Are Any Compensation Increases Permitted?

Employers may increase the compensation of employees only within an existing pay range and only in respect of:

  1. an employee's length of time in his or her employment;
  2. an assessment of the employee's performance;
  3. an employee's successful completion of a program or course of professional or technical education.

Such increases are only permitted if they are authorized by the compensation plan that existed as of March 24, 2010.

Effectively, pay ranges for all affected employees and office holders are frozen on March 24, 2010. However, individual increases may be made within the range based on one or more of above three factors provided the compensation plan that existed on March 24, 2010 authorized such increases. Further, the renewal of an employee or office holder's contract cannot change the compensation plan, as it existed on March 24, 2010. The Restraint Bill will restrict retroactive increases after the wage restraint period expires.

Are There Reporting Requirements?

The Restraint Bill contemplates that affected employers will be required to provide the Minister of Finance with compliance reports for the purpose of demonstrating compliance with applicable restraint measures.


It is important to emphasize that the Restraint Bill is at first reading. It will not be law, nor will it have assumed its final form, prior to third reading, which will occur as part of the larger budget approval process in the House. Already, a number of issues have emerged. For example, many employers wonder whether some managerial employees, although not unionized, who nonetheless engage in or have a framework for collective bargaining are exempted from the wage restraints. At present, there is considerable uncertainty with respect to which employee groups are exempt.
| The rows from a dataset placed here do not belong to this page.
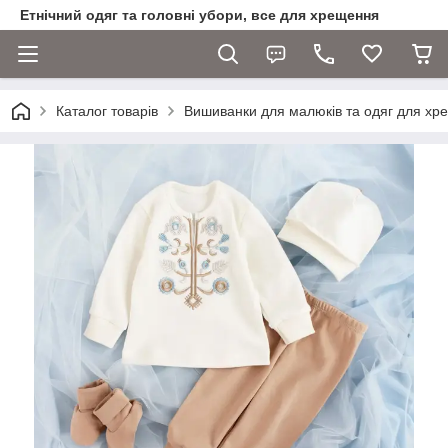
Етнічний одяг та головні убори, все для хрещення
Каталог товарів
Вишиванки для малюків та одяг для хр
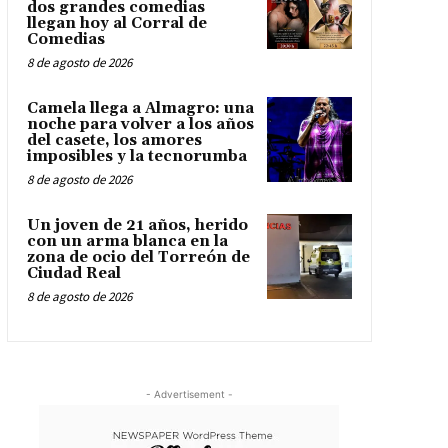
dos grandes comedias
llegan hoy al Corral de
Comedias
8 de agosto de 2026
Camela llega a Almagro: una
noche para volver a los años
del casete, los amores
imposibles y la tecnorumba
8 de agosto de 2026
Un joven de 21 años, herido
con un arma blanca en la
zona de ocio del Torreón de
Ciudad Real
8 de agosto de 2026
- Advertisement -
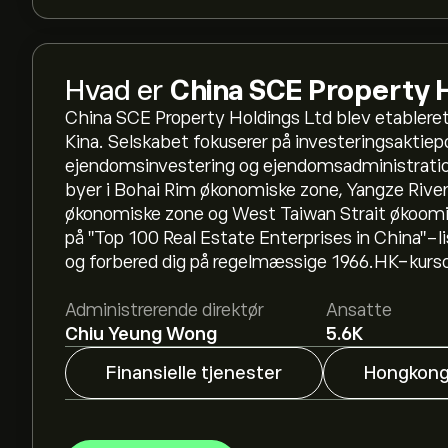
Hvad er
China SCE Property H
China SCE Property Holdings Ltd blev etableret
Kina. Selskabet fokuserer på investeringsaktiep
ejendomsinvestering og ejendomsadministration
byer i Bohai Rim økonomiske zone, Yangze River
økonomiske zone og West Taiwan Strait økoomi
på "Top 100 Real Estate Enterprises in China"-li
og forbered dig på regelmæssige 1966.HK-kurso
Administrerende direktør
Ansatte
Chiu Yeung Wong
5.6K
Finansielle tjenester
Hongkon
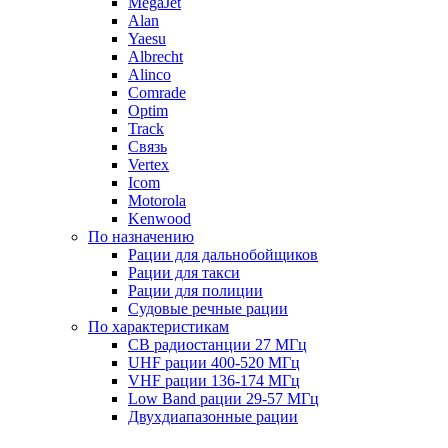
MegaJet
Alan
Yaesu
Albrecht
Alinco
Comrade
Optim
Track
Связь
Vertex
Icom
Motorola
Kenwood
По назначению
Рации для дальнобойщиков
Рации для такси
Рации для полиции
Судовые речные рации
По характеристикам
CB радиостанции 27 МГц
UHF рации 400-520 МГц
VHF рации 136-174 МГц
Low Band рации 29-57 МГц
Двухдиапазонные рации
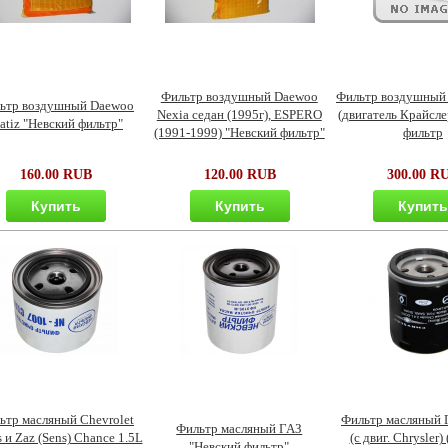
Фильтр воздушный Daewoo
Фильтр воздушный
ьтр воздушный Daewoo
Nexia седан (1995г), ESPERO
(двигатель Крайсле
atiz "Невский фильтр"
(1991-1999) "Невский фильтр"
фильтр
160.00 RUB
120.00 RUB
300.00 R
Купить
Купить
Купит
ьтр масляный Chevrolet
Фильтр масляный 
Фильтр масляный ГАЗ
 и Zaz (Sens) Chance 1.5L
(с двиг. Сhrysler)
"Невский фильтр"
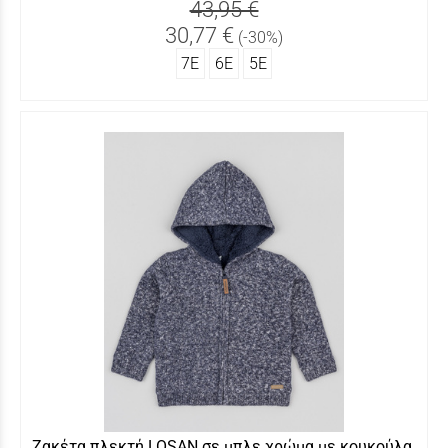
43,95 €
30,77 €
(-30%)
7Ε
6Ε
5Ε
Ζακέτα πλεκτή LOSAN σε μπλε χρώμα με κουκούλα.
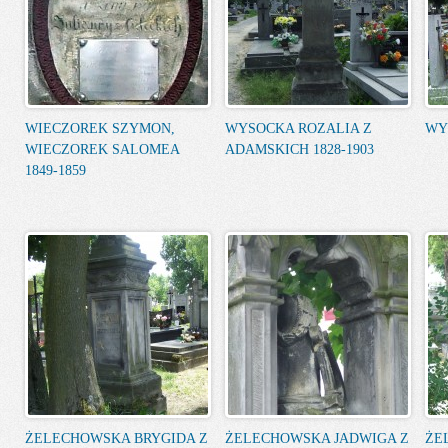
WIECZOREK SZYMON,
WYSOCKA ROZALIA Z
WY
WIECZOREK SALOMEA
ADAMSKICH 1828-1903
1849-1859
ŻELECHOWSKA BRYGIDA Z
ŻELECHOWSKA JADWIGA Z
ŻE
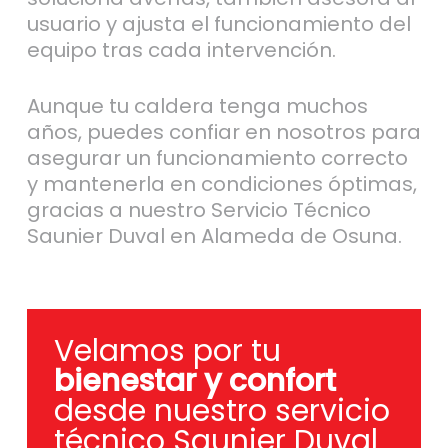
usuario y ajusta el funcionamiento del
equipo tras cada intervención.
Aunque tu caldera tenga muchos
años, puedes confiar en nosotros para
asegurar un funcionamiento correcto
y mantenerla en condiciones óptimas,
gracias a nuestro Servicio Técnico
Saunier Duval en Alameda de Osuna.
Velamos por tu
bienestar y confort
desde nuestro servicio
técnico Saunier Duval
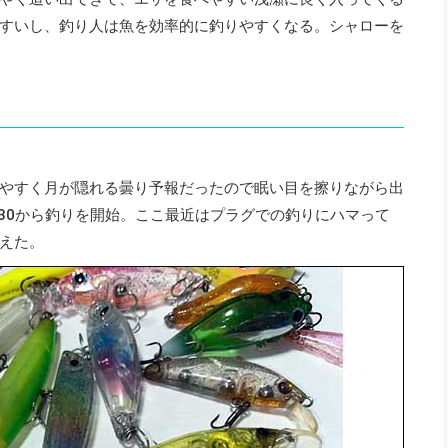
すいし、釣り人は魚を効率的に釣りやすくなる。シャローを
やすく月が隠れる曇り予報だったので眠い目を擦りながら出
:30から釣りを開始。ここ最近はプラグでの釣りにハマって
えた。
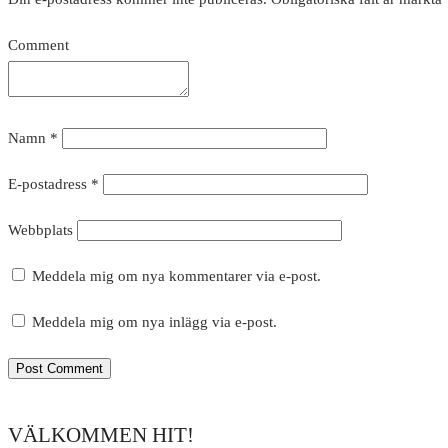
Comment
Namn
*
E-postadress
*
Webbplats
Meddela mig om nya kommentarer via e-post.
Meddela mig om nya inlägg via e-post.
VÄLKOMMEN HIT!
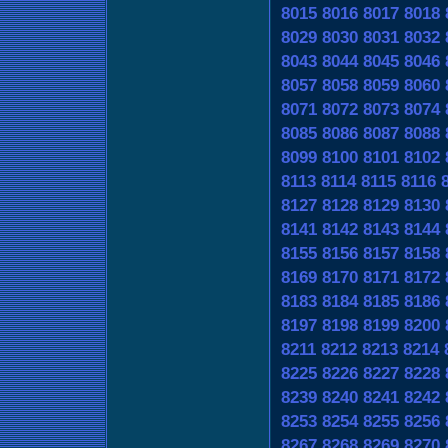
8015
8016
8017
8018
8029
8030
8031
8032
8043
8044
8045
8046
8057
8058
8059
8060
8071
8072
8073
8074
8085
8086
8087
8088
8099
8100
8101
8102
8113
8114
8115
8116
8127
8128
8129
8130
8141
8142
8143
8144
8155
8156
8157
8158
8169
8170
8171
8172
8183
8184
8185
8186
8197
8198
8199
8200
8211
8212
8213
8214
8225
8226
8227
8228
8239
8240
8241
8242
8253
8254
8255
8256
8267
8268
8269
8270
Public education officials also wonder at the long-term impact of the Restraint Bill. As teachers' collective agreements do not expire until August 31, 2012 and contain healthy increases that will not be affected by the Restraint Bill, many school boards have noted that, if principals and vice-principals are included in the compensation restraints (and this is an open question at this time), some teachers could be earning more income than their vice-principals at the end of the two year freeze. School boards wonder how they will be able to recruit individuals into these important management positions in our publicly funded schools.

Hospitals and universities wonder about the impact of the Restraint Bill on their ability to attract and retain top-level scientists, researchers and professors in a wage freeze environment.

Many employers wonder about the fairness of a legislative freeze that impacts only employees who do not engage in collective bargaining. In fairness to the government, there may be constitutional reasons why the imposition of a unilateral wage freeze on existing and even future collective agreements is problematic. In 2007, the Supreme Court of Canada issued the B.C. Health Services decision. This decision afforded constitutional protection to certain procedural aspects of collective bargaining. The Court determined that government action that interferes with collective bargaining may interfere with the freedom of association rights under the Canadian Charter of Rights and Freedoms where the action is taken without meaningful consultation. The government's announcement that it intends to take a consultative approach with public-sector unions may, in part, be an effort to fulfill its Charter obligations in the even that unions will not agree to wage restraints. In such event, the government may seek to legislate restraints for unionized employees. Again, as with so much in the Restraint Bill, it is still too early to say.

Finally, broader public sector employers whose employees do not engage in collective bargaining are already reporting union organizing drives. The union exemption in the Restraint Bill could provide an incentive to unionization. If unions cannot promise potential members wage increases, they can at least promise that they will have the attention of the government.